Hide Forgot
Created attachment 836322 [details] error log Description of problem: After deploying a simple rest app I'm getting the following error: WELD-001303 No active contexts for scope type javax.enterprise.context.RequestScoped Version-Release number of selected component (if applicable): ER7 How reproducible: always Steps to Reproduce: 1. Deploy rest-example into SOA 6.0.0.ER7 (rest-exaple.zip is eclipse project) 2. Go to http://localhost:8080/rest/hello/World Actual results: See the attached file error.log Expected results: It should return 'Hello World'
Created attachment 836323 [details] rest-example
This is due to the fact that you are using JAX-RS annotations on the interface implemented by your bean service. We don't recommend using binding annotations directly on service interfaces as it pollutes the abstract service contract with binding-specific details. In this particular case, it looks like CDI/Weld is getting confused because the actual CDI bean has JAX-RS annotations on the interface it's using. All you need to do is separate out the JAX-RS annotations into a distinct interface (e.g. HelloResource) and the app will work just fine. I have attached a revised version for reference.

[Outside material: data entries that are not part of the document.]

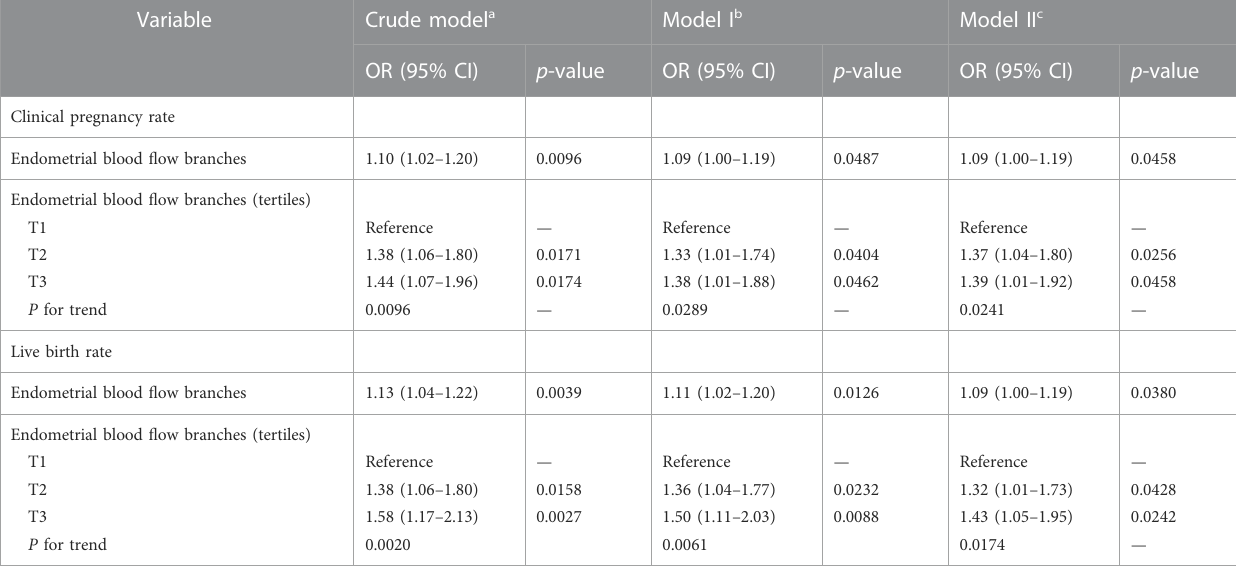
TABLE 3 Multivariable analysis to assess the independent impact of endometrial blood fl ow branches on clinical pregnancy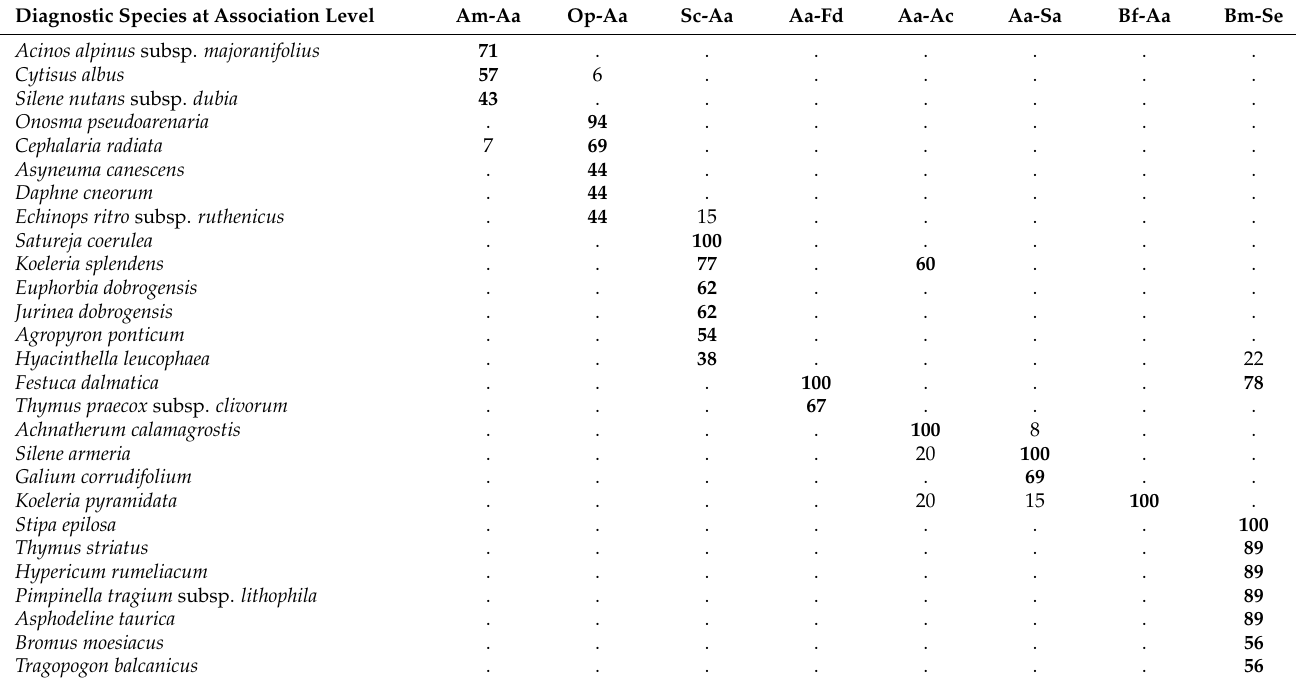
Table 6. Reduced synoptic table including the percentage frequencies (%) of diagnostic species only, for each of the eight syntaxa distinguished. The values in bold are retained as high enough to distinguish between the community types. Abbreviations as in Figure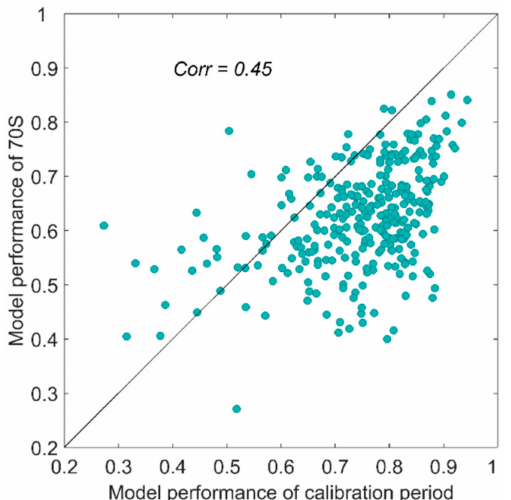
Figure 2. Comparison of Nash–Sutcli ff e and Bias ( NSB ) for the one-year data based calibration and for the validation of period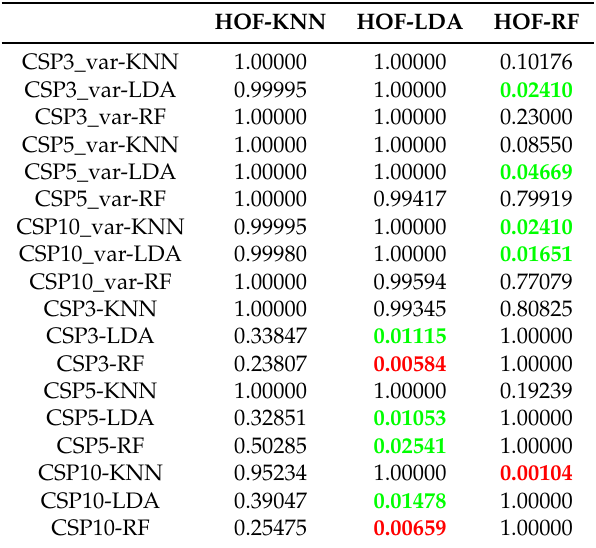
Table 6. Fridman Nemenyi post-hoc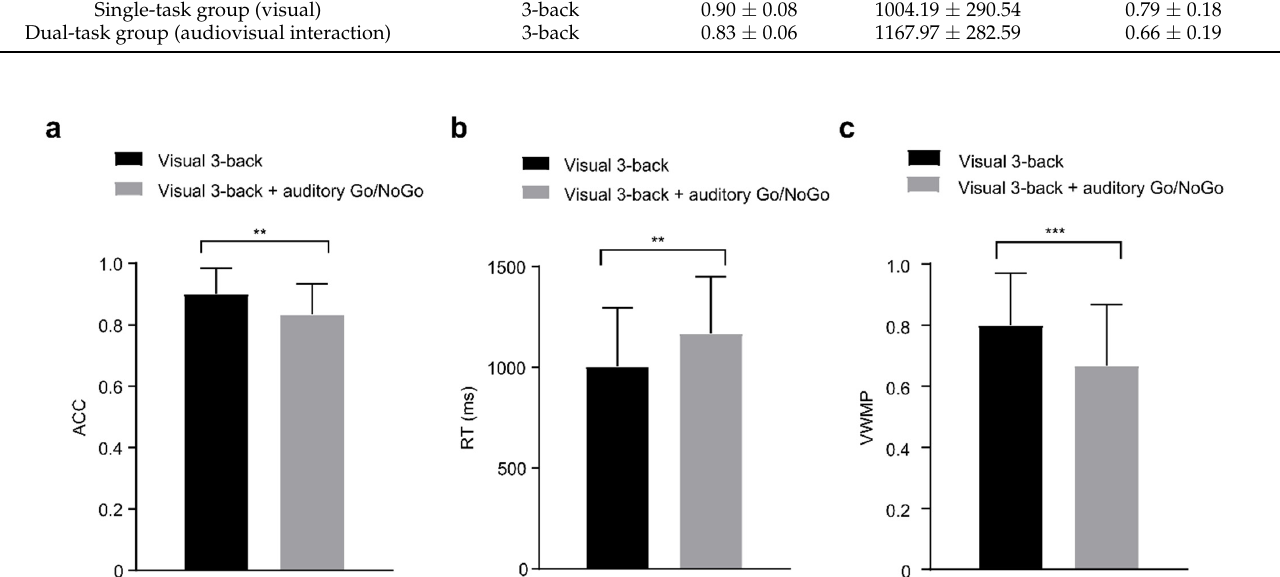
Figure 3. In the 2-back conditions, ( a ) single-task (visual) and dual-task (audiovisual interaction) groups for accuracy (ACC); ( b ) single-task (visual) and dual-task (audiovisual interaction) groups for reaction time (RT); ( c ) as well as single-task (visual) and dual-task (audiovisual interaction) groups for performance data (visual working memory performance, VWMP). Between the single-task (visual) and dual-task (audiovisual interaction) groups revealed that the RT in the dual visual 2-back + auditory Go/NoGo task was significantly longer than that in the single visual 2-back task. All the data are presented as the mean ± S.D ( n = 44); *** p < 0.001. In the 3-back conditions, accuracy, reaction times, and performance data of the sin- gle-task group (visual) and dual-task group (audiovisual interaction) were statistically an- alyzed and are shown in Table 3. Table 3. Behavioral performance parameters in the single-task group (visual) and dual-task group (audiovisual interaction) were statistically analyzed (mean ± standard deviation).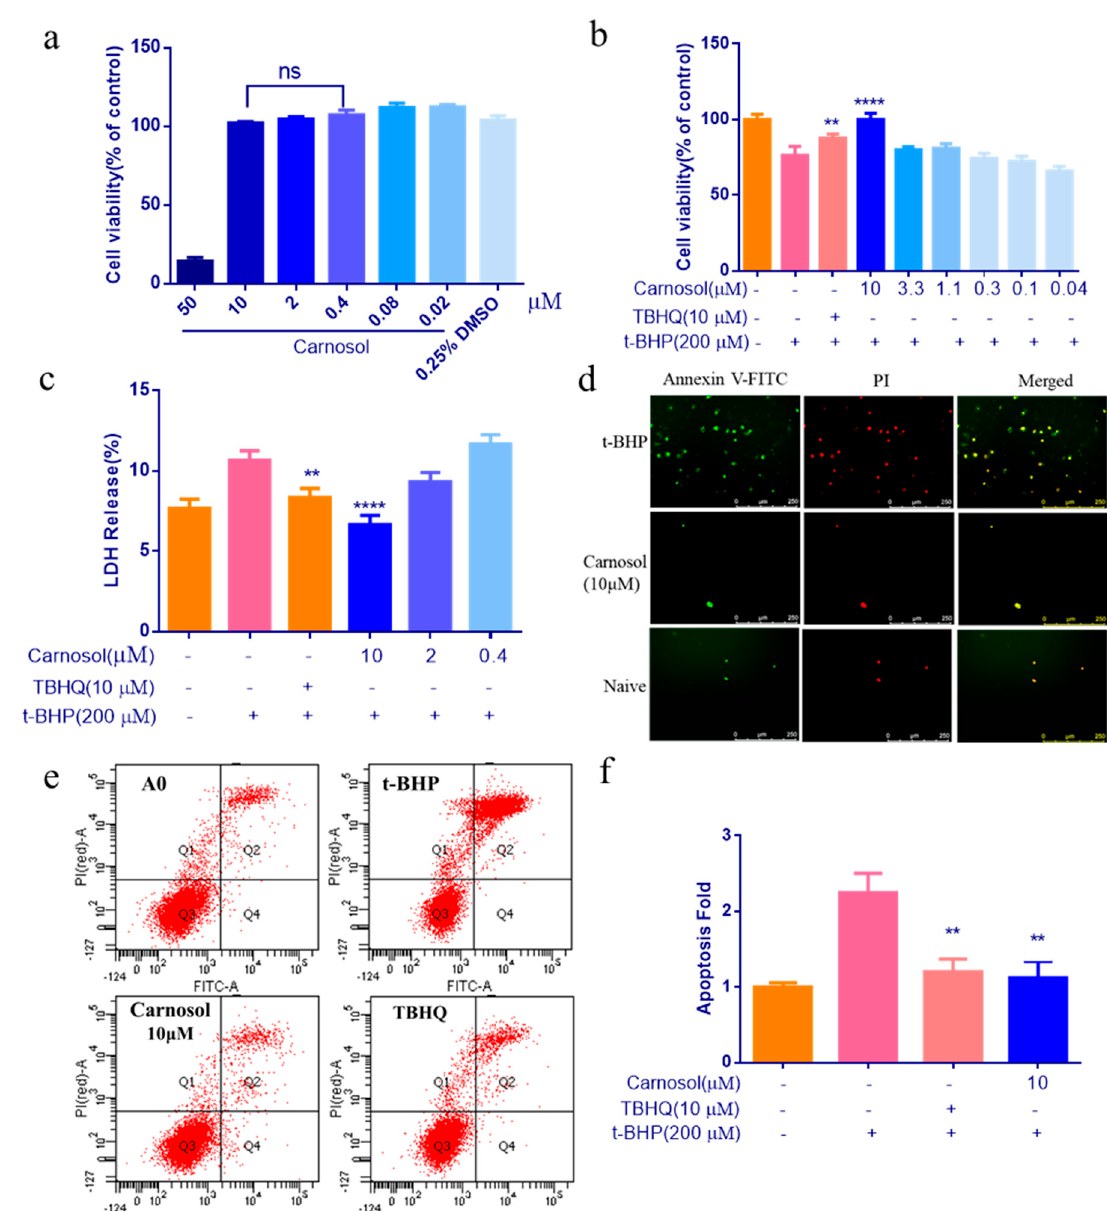
Figure 3. To evaluate the protective effect of carnosol in t-BHP-induced endothelial injury model. ( a ) Evaluating the cell viability of carnosol by CCK-8 assay. ( b ) The cell viability of carnosol pretreated cells after t-BHP-treated for 3 h. ( c ) The levels of the release of LDH were measured using LDH kits. ( d ) the green fluorescence is Annexin V-FITC staining positive cell, and the red fluorescence is propidium iodide (PI) staining positive cell at lower magnification (10×). Apoptotic cells were stained only by green fluorescence, necrotic cells were stained with green and red fluorescence, and normal cells were not stained with fluorescence. ( e – f ) Detection of apoptosis by flow cytometry. Apoptotic cells were distributed in Q2 and Q4 regions. ** p < 0.01, **** p < 0.0001, ns: no significant difference. 200 μ M t-BHP-treated as model group, TBHQ (10 μ M) was used as a positive control group, 0.25% DMSO-treated as negative control group, compared with model group. Results are expressed as mean ± SD ( n = 3).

Created attachment 836329 [details] updated example
The updated example works fine and if it is correct behaviour then this isses can be closed. I'm just wondering why it is working in switchyard-1.1.0.Final-EAP6.1.GA and not in FSW.
mbojan could you please verify whether or not behavioral differences exist between FSW 6.0 and 6.1? If there are differences, please document what it would take to make FSW 6.1 behave like 6.0. Thanks in advance.
Hey Magesh, please ignore my last comment. I misread Andrej's statement. It looks like the difference is between community and product. Could you please investigate why that might be happening (if it still occurs in FSW 6.1).
This did work on 1.1, but with more recent changes it doesn't appear to work on community + EAP. Tested it on 2.0.0-SNAPSHOT + EAP-6.3 and got the same error described here. I don't think there are behavioral differences in this area between product and community - I'm getting similar results using the example here.